Problems you face working with a big platform
I have worked as a “DevOps Engineer” for different companies at different scales. As you might expect, they have different definitions of what a DevOps engineer is.
These are types of “DevOps” I have worked with
- Build Infrastructure as Code, CI/CD solutions, Developer experience tools for internal teams(Build, but not operate)
- Use internal platform/public PaaS to build a specific product (use what’s there, build what’s missing), sometimes called local DevOps
- Run and Fix (mostly keeps the engine running, and fixes what’s broken. you may call some fixes as builds too, but in reality, it’s just to patch the wounds and move on)
- Build and Run (I preferred SRE in this case, where you have to balance the build and stability of the platform)
I find working as SRE is great for my career in that I get to work with a challenge of
- Keeping up with technologies and building a product just like Build team
- Maintain the stability of the platform and encounter real-world problems that make you understand deeper how things work together as a Run team
so, In my point of view, to be a more complete DevOps engineer, it’s better for you to also have some experience in Running part in supplement of Building.
Another dimension contributing to this, despite the type of team, is Scale.
The bigger the scale, the more difficult problems you will face, and of course, the more experienced DevOps engineer you will become.
In this blog post, I will walk you through things I only get to work with when working with a relatively bigger platform.
Instability
With bigger platforms, there’s a much higher chance that things will go wrong.
Imagine problems running just a few Nodes in one cluster against hundreds of nodes with thousands of pods.
When running a small platform, from time to time, you will see an OOM killed pods, Nodes getting full, then you apply more resources then call it a day.
However, on a bigger scale, these problems will happen many times a day and will happen continuously. without having good telemetry and automation, you will be flooded with these toils that you cannot do anything else.
Also, some problems will only be found when you have a big enough system. for example:
- Prometheus size is way too big due to the cardinality of metrics exposed by applications in your platform
- The logging pipeline got bombarded by some applications affecting the whole logging capability
- Rolling upgrades cluster with 100 nodes causing a network disruption
- ETCD memory is full putting Kubernetes API in read-only mode
The quote I liked to use in this is “what could go wrong, will go wrong”
Technological complexity
When working on a smaller scale system, most of the time, it’s just a matter of tools.
The platform is normally not mature, or sometimes not yet a platform.
They still lack most of the core features, so, your job is mainly to implement what’s missing to be a workable platform.
In this kind of situation, there won’t be many conflicts in terms of what you can or what you cannot do.
For example, When there’s a requirement for monitoring, someone will say, use Prometheus!
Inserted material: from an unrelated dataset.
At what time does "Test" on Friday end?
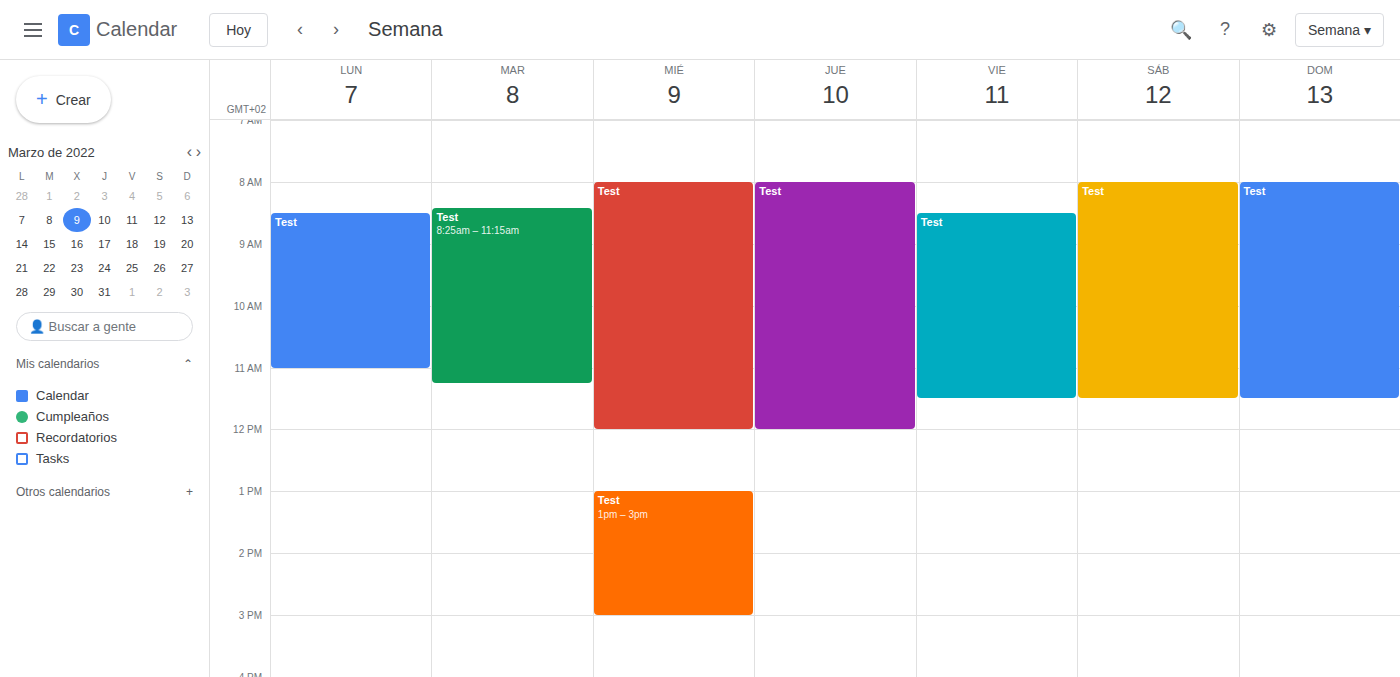
11:30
When there’s a requirement for logging, someone will say, use ELK!
However, when you work on a bigger scale, there will be problems that do not have an “out-of-the-box” solution for you, and there are edge cases that you have to work around to have it work with your environment or the specific context of your organization has.
Legacy problems
- How to manage multiple Kubernetes versions at the same time? (your codebase will diverge)
- Issues arise from using not-up-to-date tools/libraries (trust me, they are scary)
Complex problems
- How to make highly available services across multiple clusters?
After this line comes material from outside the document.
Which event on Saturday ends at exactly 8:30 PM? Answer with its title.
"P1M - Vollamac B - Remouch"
- How to minimize the impact of a full cluster rebuild?
- How to define solid and reliable SLIs/SLOs?
- Network connectivity with on-premise
Mostly, when you have more tenants, more nodes, and more workloads, there will also be more toils and operation works you need to handle.
to reduce these toils effectively requires fine-tuning and automation here and there, and these things can become complex to maintain as well.
Multi-tenancy
When you run a platform that has multiple development teams operating on it, apart from the instability mentioned above, other aspects add complexity to the picture
Security
- How to detect vulnerabilities from tenants' applications and reduce the blast radius on the platform?
- How to manage authentication and authorization for each customer persona in the least sufficient privileged way?
Resource
- How to detect and prevent one tenant uses up all the resources affecting other tenants, imagine, logging, traffic, and resources?
- How to autoscale the platform cost-effectively based on tenants' usage (resource quotas, limits, etc)
Platform visions
Each tenant comes with its own needs and sometimes it’s not possible to say yes to all of the incoming requirements.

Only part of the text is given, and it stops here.